A security researcher went to clickup.com. Opened the page source. Found an API key hardcoded in the JavaScript. Copied it. Sent one GET request.

Got back 959 email addresses and 3,165 internal feature flags. Employees from Home Depot. Fortinet. Autodesk. Tenable. Rakuten. Mayo Clinic.

One string. One request. Everything.

How this happens

Someone needed the frontend to call an API. The API required authentication. So they put the key in the JavaScript. Ship it, move on, next sprint.

This isn't a sophisticated attack. There's no exploit, no zero-day, no social engineering. It's view-source: and curl. A browser and a terminal.
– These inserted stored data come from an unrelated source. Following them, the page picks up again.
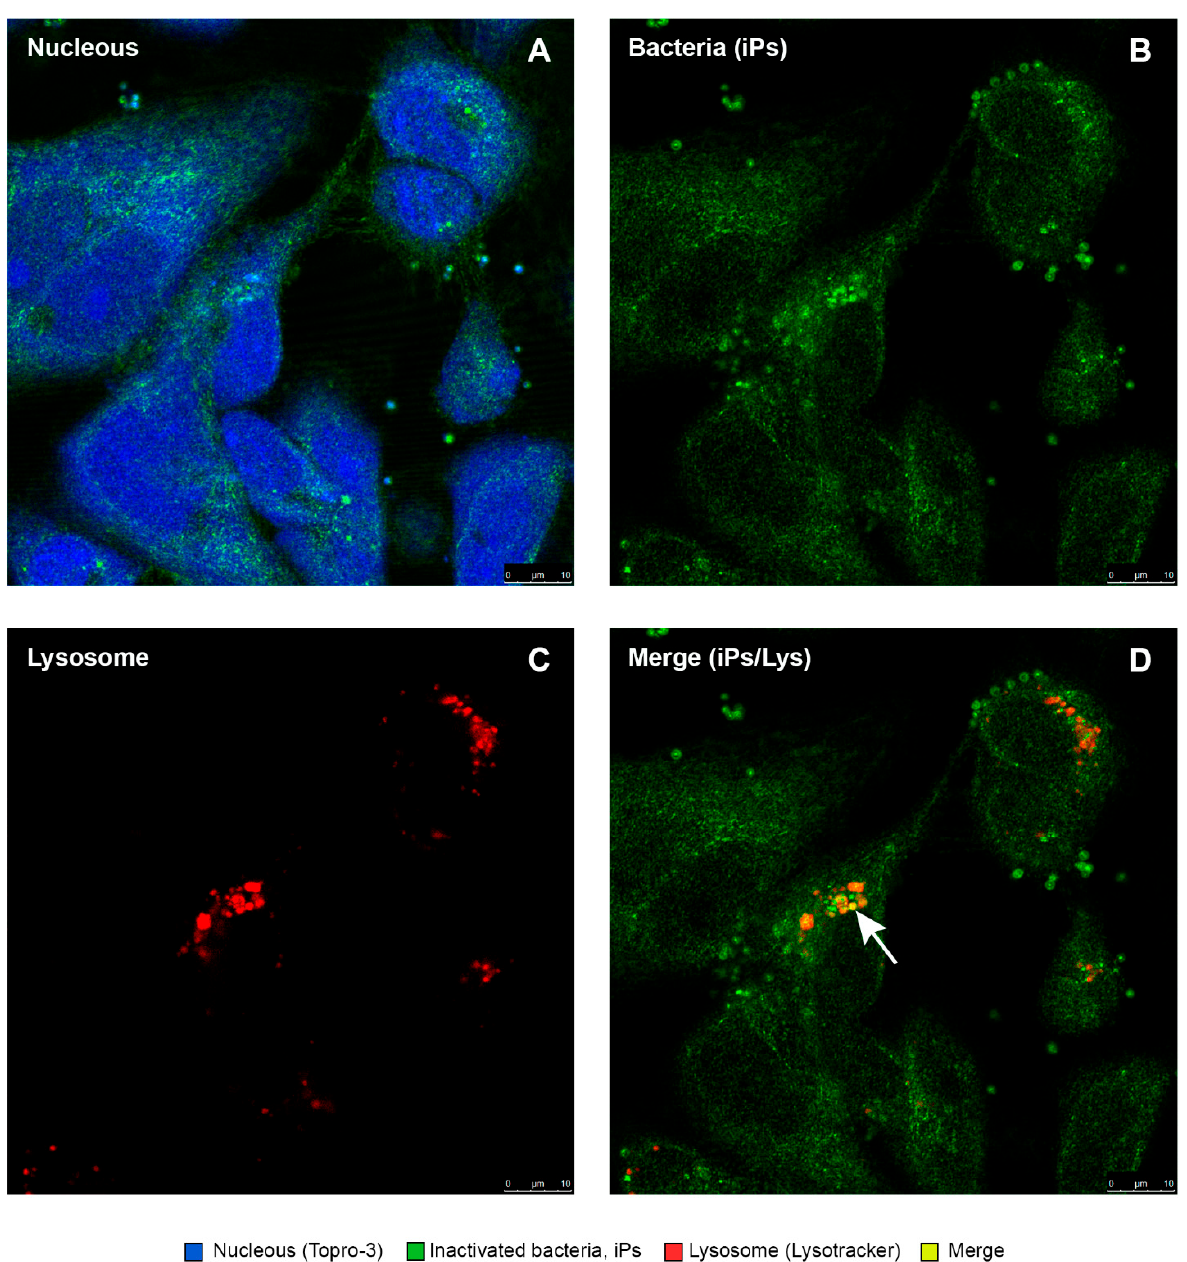
Figure 11. Intracellular colocalization of inactivated P. salmonis in SHK-1 cells. ( A ) The blue color shows the nuclei of the cells marked with TOPRO-3. ( B ) The green color shows inactivated bacteria (iPs). ( C ) Lysosomes were observed and are marked with Lysotracker Red DND-99. ( D ) The colocalization of the iPs within lysosomes is displayed in a yellow-orange color. This colocalization is a sign of phagosome–lysosome fusion.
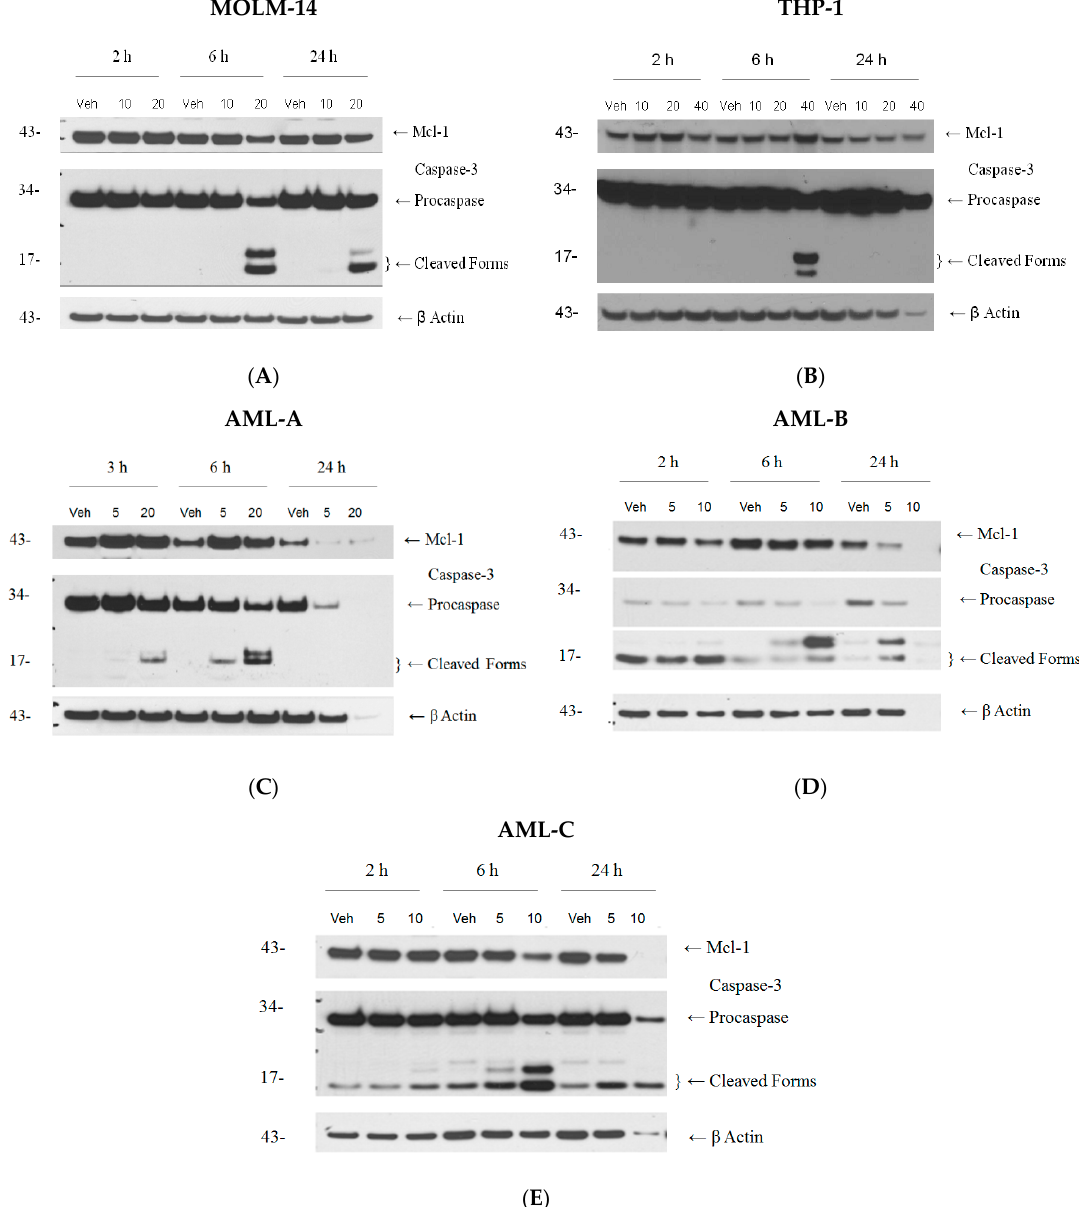
Figure 2. BiQ-1 induced apoptosis of AML cells as measured by Western Blot. ( A ) BiQ-1 treatment of MOLM-14 cells resulted in reduced Mcl-1 expression at 6 and 24 h post-treatment. ( B ) In contrast, at 6 and 24 h post-treatment in THP-1, a concentration-dependent increase in Mcl-1 expression was observed. ( A , B ) In MOLM-14 and THP-1, caspase-3 cleavage was observed after 6 h of treatment with 20 µM and 40 µM BiQ-1, respectively. Caspase-3 cleavage was maintained at 24 h in MOLM-14, but not THP-1. ( C , D , E ) In concentrations ranging from 10 µM to 20 µM, BiQ-1 induced caspase-3 cleavage within 6 h in primary AML cells from patients.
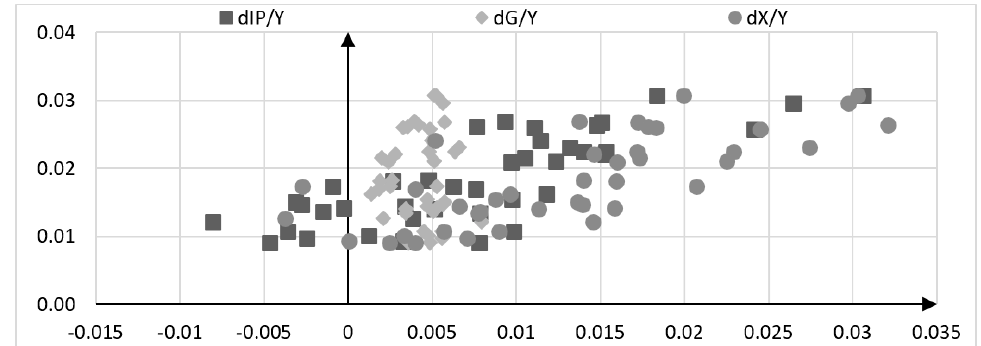
Figure 13. Correlation of changes in autonomous expenditure to changes in gross value added—France,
The kind of thing a curious intern does on their first day.

The key had no scope — it could access everything the API exposed. No rate limit — one request returned everything. No expiry — the key worked until someone noticed. No second factor — possession of the string was the only gate.

The money angle

People talk about data exposure. Let's talk about what this data is worth.

959 corporate email addresses from Fortune 500 companies. That's a spear-phishing target list that threat actors pay for. Names, roles, and the fact that these companies use ClickUp — that's the social engineering context that makes phishing work.

3,165 internal feature flags. That's a roadmap. It tells competitors what ClickUp is building, what they're testing, what's behind a gate. It tells attackers which features are half-built and likely vulnerable.

This isn't a privacy incident. It's a business intelligence leak.

Why this keeps happening

This is the fourth credential-in-source incident we've written about this month. Bitwarden's CLI had credentials harvested because they were plaintext files. Vercel's environment variables were decryptable because the "sensitive" flag wasn't default. A developer lost 634 Chrome passwords because the decryption key was on the same disk.

The pattern is always the same: a credential exists as a string — in a file, in a variable, in page source — and something reads it. The something changes. The pattern doesn't.

API keys in JavaScript are the most egregious version because there's no attack required. The key is published. It's served to every visitor. The browser downloads it, renders it, and shows it to anyone who right-clicks.

What should have been different

The API call should never have been authenticated with a static key from the client side. The options:

  • Backend proxy. The frontend calls your own backend, which holds the key server-side and proxies the API call. The key never reaches the browser.
  • Session-scoped tokens. The frontend gets a short-lived, narrowly-scoped token after authentication. It expires. It can only do what the authenticated user is allowed to do. It's not a master key.
  • No key at all. If the data is public, serve it without authentication. If it's not public, don't serve it to unauthenticated JavaScript.

Hardcoding an API key in client-side code is putting your house key under the doormat and publishing your address.

The credential lifecycle problem

This ClickUp key was probably created once, pasted into a JavaScript file, committed to a repo, deployed to production, and never thought about again. Nobody rotated it. Nobody scoped it. Nobody set an expiry. Nobody monitored what it accessed.

That's the lifecycle of most API keys in most organizations. Created in a hurry, pasted where they're needed, forgotten. They accumulate across codebases, config files, CI/CD pipelines, and apparently page source — each one a door that never locks.

The question isn't whether your organization has a key like this. The question is how many you have, and whether you'd know if someone copied one today.